A Persian also known as Iranian carpet, is a heavy textile, made for a wide variety of utilitarian and symbolic purpose, produced in Iran (historically known as Persia), for home use, local sale, and export. Carpet weaving is an essential part of Persian culture and Iranian art. Within the group of Oriental rugs produced by the countries of the so-called “rug belt”, the Persian carpet stands out by the variety and elaborateness of its manifold designs.
Persian carpets and rugs of various types were woven in parallel by nomadic tribes, in village and town workshops, and by royal court manufactories alike. As such, they represent different, simultaneous lines of tradition, and reflect the history of Iran and its various peoples. The carpets woven in the Safavid court manufactories of Isfahan during the sixteenth century are famous for their elaborate colours and artistical design, and are treasured in museums and private collections all over the world today. Their patterns and designs have set an artistic tradition for court manufactories which was kept alive during the entire duration of the Persian Empire up to the last royal dynasty of Iran.

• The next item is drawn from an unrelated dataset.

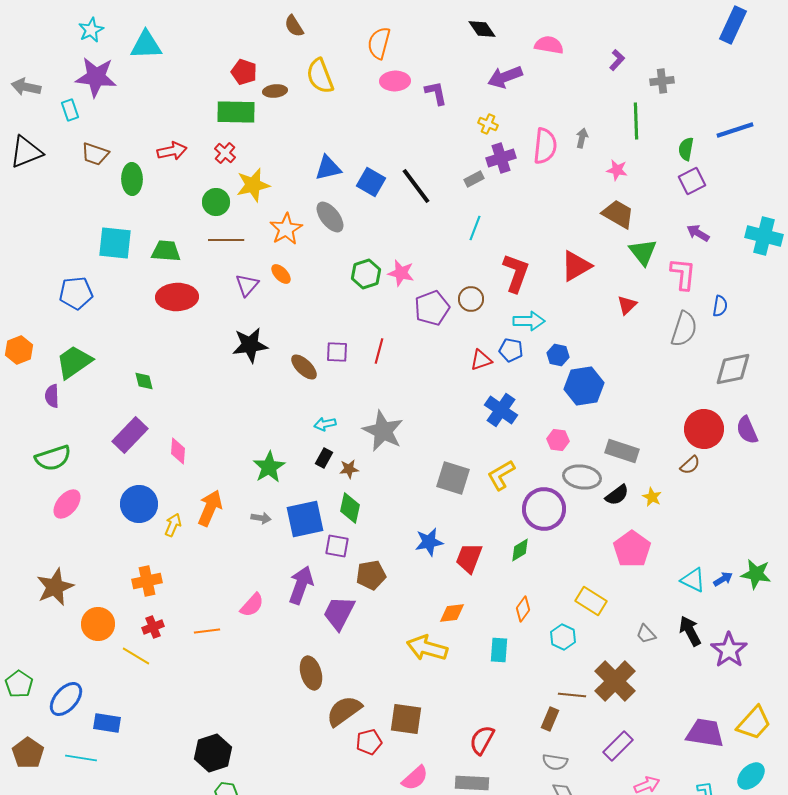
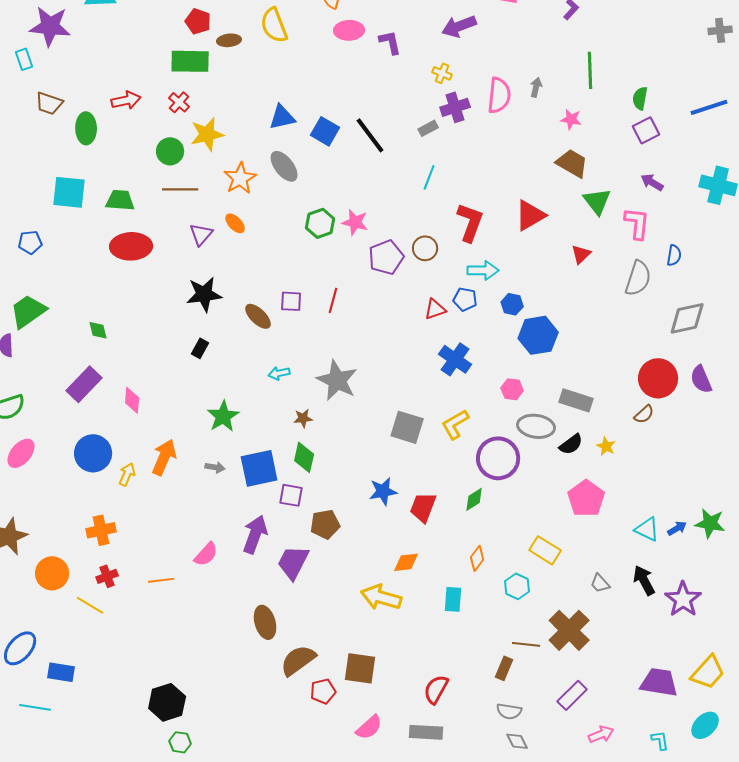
gray cross: (662, 81) -> (720, 30), moved
blue line: (735, 130) -> (709, 107), moved
blue pentagon: (76, 293) -> (30, 242), size x0.7
black rectangle: (324, 458) -> (200, 348), moved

Carpets woven in towns and regional centers like Tabriz, Kerman, Mashhad, Kashan, Isfahan, Nain and Qom are characterized by their specific weaving techniques and use of high-quality materials, colours and patterns. Town manufactories like those of Tabriz have played an important historical role in reviving the tradition of carpet weaving after periods of decline. Rugs woven by the villages and various tribes of Iran are distinguished by their fine wool, bright and elaborate colours, and specific, traditional patterns. Nomadic and small village weavers often produce rugs with bolder and sometimes more coarse designs, which are considered as the most authentic and traditional rugs of Persia, as opposed to the artistic, pre-planned designs of the larger workplaces. Gabbeh rugs are the best-known type of carpet from this line of tradition.
The art and craft of carpet weaving has gone through periods of decline during times of political unrest, or under the influence of commercial demands. It particularly suffered from the introduction of synthetic dyes during the second half of the nineteenth century. Carpet weaving still plays a major part in the economy of modern Iran. Modern production is characterized by the revival of traditional dyeing with natural dyes, the reintroduction of traditional tribal patterns, but also by the invention of modern and innovative designs, woven in the centuries-old technique. Hand-woven Persian carpets and rugs were regarded as objects of high artistic and utilitarian value and prestige from the first time they were mentioned by ancient Greek writers, until today.
Although the term “Persian carpet” most often refers to pile-woven textiles, flat-woven carpets and rugs like Kilim, Soumak, and embroidered tissues like Suzani are part of the rich and manifold tradition of Persian carpet weaving.
In 2010, the “traditional skills of carpet weaving” in Fārs and Kashan were inscribed to the UNESCO Intangible Cultural Heritage Lists.